According to a report from VTDigger, Republican lawmakers are seeking to add amendments to the bill which would add protections for the child and have limits on when it may be aborted. The Democrat-majority committee has rejected these amendments and is looking to push the bill onto a full floor vote.
“The amendments include provisions that would only allow women to seek abortions until 24 weeks into pregnancy and another that would require minors to receive parental consent before receiving abortions,” the VTDigger reports.
As of Wednesday afternoon, 10 amendments had been voted out of committees unfavorably. More were being drafted minutes before lawmakers took their seats in the House chamber.
Supporters of the abortion bill, H.57, which has overwhelming Democratic support, have said enshrining a woman’s right to abortion into state law is critical in the event the 1973 Supreme Court decision Roe v. Wade is overturned.
The bill is expected to receive preliminary approval Wednesday afternoon, but not before critics of the legislation challenge it on the House floor.
Critics of the abortion bill argue that the legislation’s protections are too broad, and could allow women to have an abortion right up until the time of birth. While the law does not explicitly ban abortions in the third trimester, they are exceedingly rare nationwide and no physicians in Vermont perform the procedures.

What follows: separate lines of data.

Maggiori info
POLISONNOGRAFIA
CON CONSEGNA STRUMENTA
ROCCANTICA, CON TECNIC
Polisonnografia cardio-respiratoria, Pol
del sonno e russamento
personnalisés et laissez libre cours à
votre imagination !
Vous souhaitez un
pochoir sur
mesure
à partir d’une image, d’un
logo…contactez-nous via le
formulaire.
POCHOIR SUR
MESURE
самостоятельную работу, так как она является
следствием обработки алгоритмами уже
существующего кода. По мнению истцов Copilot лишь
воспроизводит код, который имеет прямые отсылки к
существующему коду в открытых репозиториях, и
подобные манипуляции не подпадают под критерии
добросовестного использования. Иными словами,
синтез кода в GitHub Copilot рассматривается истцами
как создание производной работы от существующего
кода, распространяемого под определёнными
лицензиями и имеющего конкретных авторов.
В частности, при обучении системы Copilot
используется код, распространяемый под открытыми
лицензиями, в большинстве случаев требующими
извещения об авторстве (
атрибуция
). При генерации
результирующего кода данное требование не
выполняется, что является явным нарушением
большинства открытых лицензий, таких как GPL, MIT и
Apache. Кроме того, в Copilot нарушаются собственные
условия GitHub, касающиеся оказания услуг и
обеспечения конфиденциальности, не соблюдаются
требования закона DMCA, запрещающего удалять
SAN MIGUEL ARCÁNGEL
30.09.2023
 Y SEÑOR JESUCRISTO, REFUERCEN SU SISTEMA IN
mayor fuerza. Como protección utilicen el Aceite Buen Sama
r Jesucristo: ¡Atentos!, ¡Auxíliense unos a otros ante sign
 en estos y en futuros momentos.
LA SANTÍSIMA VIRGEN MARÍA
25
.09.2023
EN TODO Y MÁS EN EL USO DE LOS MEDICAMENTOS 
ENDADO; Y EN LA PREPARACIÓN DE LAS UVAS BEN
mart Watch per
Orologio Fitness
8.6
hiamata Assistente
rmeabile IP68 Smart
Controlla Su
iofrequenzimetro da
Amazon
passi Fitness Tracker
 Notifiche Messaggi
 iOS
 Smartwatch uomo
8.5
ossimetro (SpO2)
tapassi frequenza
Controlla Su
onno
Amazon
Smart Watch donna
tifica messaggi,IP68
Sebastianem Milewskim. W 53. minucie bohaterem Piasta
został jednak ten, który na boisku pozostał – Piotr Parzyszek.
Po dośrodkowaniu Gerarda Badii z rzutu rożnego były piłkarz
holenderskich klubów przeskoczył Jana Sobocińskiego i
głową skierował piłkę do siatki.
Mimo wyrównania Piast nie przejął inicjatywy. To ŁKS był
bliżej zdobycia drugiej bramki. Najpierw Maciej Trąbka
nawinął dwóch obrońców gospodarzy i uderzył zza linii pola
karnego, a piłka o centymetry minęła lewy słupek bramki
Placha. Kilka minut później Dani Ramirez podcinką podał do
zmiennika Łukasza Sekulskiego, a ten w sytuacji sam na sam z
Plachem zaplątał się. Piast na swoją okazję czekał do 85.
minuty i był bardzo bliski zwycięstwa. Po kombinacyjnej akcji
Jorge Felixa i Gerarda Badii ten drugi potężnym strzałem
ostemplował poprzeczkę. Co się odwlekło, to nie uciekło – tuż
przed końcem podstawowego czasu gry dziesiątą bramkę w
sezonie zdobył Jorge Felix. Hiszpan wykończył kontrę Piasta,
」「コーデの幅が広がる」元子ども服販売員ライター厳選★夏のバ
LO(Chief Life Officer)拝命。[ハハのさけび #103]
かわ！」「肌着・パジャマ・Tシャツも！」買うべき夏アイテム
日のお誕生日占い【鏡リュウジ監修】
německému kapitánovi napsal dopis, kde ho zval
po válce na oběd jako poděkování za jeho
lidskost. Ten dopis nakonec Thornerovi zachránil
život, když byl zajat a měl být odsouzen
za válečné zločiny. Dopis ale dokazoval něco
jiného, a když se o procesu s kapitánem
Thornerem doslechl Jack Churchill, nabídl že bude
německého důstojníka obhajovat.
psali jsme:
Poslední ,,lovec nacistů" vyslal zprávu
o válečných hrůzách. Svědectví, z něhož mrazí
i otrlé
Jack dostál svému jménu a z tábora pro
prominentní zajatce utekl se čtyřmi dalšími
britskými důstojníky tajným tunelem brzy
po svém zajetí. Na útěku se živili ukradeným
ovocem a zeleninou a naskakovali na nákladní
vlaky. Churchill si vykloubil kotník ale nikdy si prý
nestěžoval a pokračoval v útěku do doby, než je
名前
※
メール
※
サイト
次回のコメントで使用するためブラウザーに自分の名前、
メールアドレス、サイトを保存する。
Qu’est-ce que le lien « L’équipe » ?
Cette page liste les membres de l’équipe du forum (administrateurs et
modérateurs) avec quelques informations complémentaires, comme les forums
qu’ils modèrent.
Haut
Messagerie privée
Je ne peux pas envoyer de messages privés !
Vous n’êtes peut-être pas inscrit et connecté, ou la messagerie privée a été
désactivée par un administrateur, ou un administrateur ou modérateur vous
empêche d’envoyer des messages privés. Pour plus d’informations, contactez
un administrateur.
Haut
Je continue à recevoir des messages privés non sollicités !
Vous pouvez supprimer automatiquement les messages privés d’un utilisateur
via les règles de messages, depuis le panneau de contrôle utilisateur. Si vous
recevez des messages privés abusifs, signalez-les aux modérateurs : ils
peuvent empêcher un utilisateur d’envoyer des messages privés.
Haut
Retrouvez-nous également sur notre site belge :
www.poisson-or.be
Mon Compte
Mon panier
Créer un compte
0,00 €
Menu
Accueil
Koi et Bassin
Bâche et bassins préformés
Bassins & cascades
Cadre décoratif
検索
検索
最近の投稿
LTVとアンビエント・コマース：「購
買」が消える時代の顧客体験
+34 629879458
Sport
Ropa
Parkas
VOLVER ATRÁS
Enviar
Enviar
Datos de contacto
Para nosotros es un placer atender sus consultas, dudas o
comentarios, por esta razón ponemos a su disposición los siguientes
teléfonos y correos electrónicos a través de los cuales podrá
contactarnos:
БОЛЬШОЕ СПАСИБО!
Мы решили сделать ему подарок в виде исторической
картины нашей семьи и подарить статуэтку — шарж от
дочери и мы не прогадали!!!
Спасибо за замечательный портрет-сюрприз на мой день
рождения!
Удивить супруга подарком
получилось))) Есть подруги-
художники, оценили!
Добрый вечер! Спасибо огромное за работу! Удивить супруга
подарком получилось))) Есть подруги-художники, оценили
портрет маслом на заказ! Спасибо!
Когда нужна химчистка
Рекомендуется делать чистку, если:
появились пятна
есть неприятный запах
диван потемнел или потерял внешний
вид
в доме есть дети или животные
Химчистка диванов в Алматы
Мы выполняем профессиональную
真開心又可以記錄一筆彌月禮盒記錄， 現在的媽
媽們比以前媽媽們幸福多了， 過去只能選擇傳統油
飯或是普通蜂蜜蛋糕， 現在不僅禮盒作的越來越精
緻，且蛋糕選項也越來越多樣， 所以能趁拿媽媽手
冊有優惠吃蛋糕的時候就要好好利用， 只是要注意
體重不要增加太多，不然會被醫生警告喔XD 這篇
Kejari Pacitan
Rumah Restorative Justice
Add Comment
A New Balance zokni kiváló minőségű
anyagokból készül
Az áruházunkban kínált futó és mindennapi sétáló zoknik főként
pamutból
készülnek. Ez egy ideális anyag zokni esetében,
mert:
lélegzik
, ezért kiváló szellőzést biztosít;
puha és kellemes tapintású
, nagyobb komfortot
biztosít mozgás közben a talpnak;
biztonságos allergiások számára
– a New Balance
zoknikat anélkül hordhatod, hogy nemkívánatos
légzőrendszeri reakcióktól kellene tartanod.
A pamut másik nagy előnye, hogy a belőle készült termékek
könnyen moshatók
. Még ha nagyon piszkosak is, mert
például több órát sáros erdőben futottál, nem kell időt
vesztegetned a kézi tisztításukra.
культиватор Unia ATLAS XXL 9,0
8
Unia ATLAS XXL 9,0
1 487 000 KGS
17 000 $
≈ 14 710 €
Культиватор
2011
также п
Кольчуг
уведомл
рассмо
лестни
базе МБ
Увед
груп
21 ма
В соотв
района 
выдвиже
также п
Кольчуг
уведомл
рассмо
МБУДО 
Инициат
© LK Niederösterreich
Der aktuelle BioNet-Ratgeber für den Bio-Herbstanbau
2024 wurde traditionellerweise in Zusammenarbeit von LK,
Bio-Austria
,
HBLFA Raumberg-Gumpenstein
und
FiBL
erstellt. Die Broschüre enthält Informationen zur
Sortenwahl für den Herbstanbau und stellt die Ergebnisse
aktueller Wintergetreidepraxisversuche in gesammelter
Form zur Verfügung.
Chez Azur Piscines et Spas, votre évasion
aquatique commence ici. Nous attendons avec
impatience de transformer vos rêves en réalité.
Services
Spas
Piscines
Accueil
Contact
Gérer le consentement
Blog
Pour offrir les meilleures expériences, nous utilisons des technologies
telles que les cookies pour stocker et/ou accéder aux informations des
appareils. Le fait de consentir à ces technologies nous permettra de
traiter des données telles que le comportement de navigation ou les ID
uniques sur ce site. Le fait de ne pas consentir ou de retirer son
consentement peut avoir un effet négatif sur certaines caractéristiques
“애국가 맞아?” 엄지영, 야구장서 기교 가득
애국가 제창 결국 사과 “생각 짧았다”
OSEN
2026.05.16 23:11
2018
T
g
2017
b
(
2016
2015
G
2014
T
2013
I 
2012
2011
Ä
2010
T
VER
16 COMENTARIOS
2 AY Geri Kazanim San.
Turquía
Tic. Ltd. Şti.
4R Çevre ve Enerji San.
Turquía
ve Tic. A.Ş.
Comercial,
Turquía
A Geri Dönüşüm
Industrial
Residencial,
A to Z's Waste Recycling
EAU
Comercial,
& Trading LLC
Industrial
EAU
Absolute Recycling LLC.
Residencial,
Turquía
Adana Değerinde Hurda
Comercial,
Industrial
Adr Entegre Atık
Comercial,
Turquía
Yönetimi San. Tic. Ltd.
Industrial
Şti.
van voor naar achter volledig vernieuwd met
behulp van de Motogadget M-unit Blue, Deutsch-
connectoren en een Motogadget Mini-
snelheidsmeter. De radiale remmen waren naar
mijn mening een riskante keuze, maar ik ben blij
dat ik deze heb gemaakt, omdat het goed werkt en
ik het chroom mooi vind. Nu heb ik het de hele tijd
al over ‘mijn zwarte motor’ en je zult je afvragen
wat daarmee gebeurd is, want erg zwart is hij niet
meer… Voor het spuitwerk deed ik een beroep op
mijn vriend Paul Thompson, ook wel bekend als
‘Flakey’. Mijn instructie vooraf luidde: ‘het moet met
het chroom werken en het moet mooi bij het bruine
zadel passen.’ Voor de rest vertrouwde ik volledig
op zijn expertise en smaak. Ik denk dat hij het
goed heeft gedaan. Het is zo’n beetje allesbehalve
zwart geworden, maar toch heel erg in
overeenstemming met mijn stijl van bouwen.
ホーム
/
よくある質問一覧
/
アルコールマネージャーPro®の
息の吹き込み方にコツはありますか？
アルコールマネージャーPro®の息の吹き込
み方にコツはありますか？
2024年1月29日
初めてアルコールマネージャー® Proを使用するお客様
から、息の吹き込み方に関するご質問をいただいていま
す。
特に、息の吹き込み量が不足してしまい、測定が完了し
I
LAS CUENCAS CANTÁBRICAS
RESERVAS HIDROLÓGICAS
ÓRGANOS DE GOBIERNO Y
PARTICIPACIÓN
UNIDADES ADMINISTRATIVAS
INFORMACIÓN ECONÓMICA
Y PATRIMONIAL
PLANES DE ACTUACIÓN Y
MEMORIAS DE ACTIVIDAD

One amendment, proposed by Reps. Carl Rosenquist, R-St. Albans, and Robert Bancroft, R-Westford, would only allow abortions to be carried out until 24 weeks into pregnancy.
It would only make exceptions for women with medical complications who require abortions to avoid death or serious injury. Otherwise, however, the amendment would make the procedure a crime in Vermont after six months of pregnancy.
Rosenquist said his hope in this amendment was to find middle ground between advocates for and against abortion, and drafted the language so that it closely resembles the Roe v. Wade decision.
“I put this together as a compromise between the pro-life and the pro-choice people,” Rosenquist said during testimony given in committee.
But proponents of H.57 oppose the amendment because it would make abortion a crime. It was voted out of the House Judiciary Committee with 10 against and none in favor of the measure and in Human Services it was voted unfavorably 8-3.
According to the report, more amendments are expected to be added on Thursday morning before the bill’s final reading and vote.